[Plotted data images]

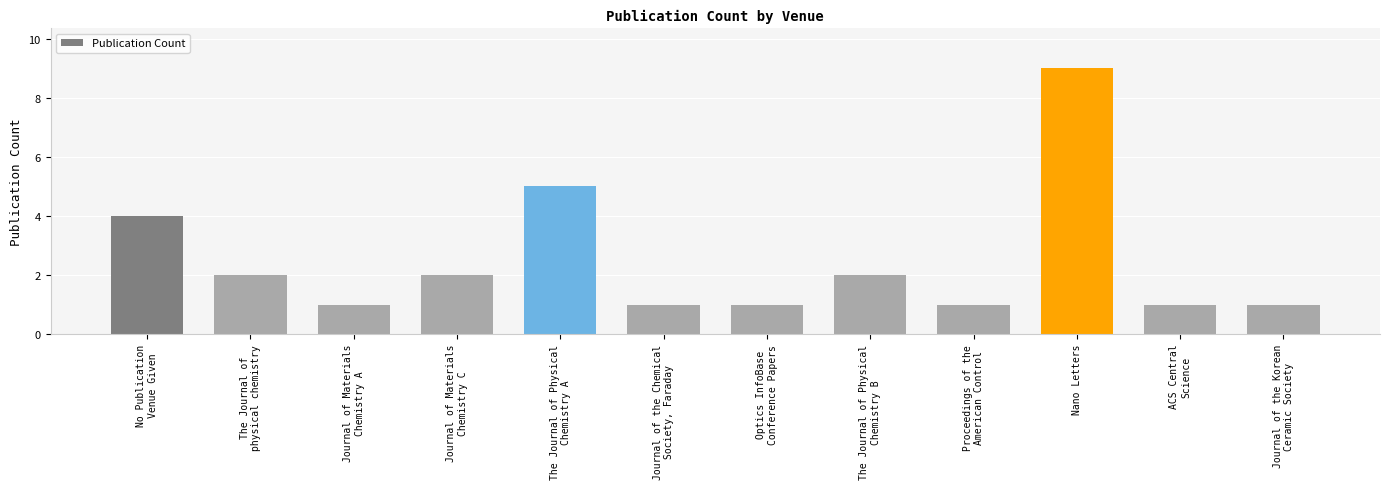

Reading right to left, transcribe all the data shown in this chart.

Journal of the Korean
Ceramic Society=1	ACS Central
Science=1	Nano Letters=9	Proceedings of the
American Control=1	The Journal of Physical
Chemistry B=2	Optics InfoBase
Conference Papers=1	Journal of the Chemical
Society, Faraday=1	The Journal of Physical
Chemistry A=5	Journal of Materials
Chemistry C=2	Journal of Materials
Chemistry A=1	The Journal of
physical chemistry=2	No Publication
Venue Given=4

### [Try it]
Please return each line of the data above that contains the word "Materials". The match is case-sensitive.

### [Task result]
Chemistry A=5	Journal of Materials
Chemistry C=2	Journal of Materials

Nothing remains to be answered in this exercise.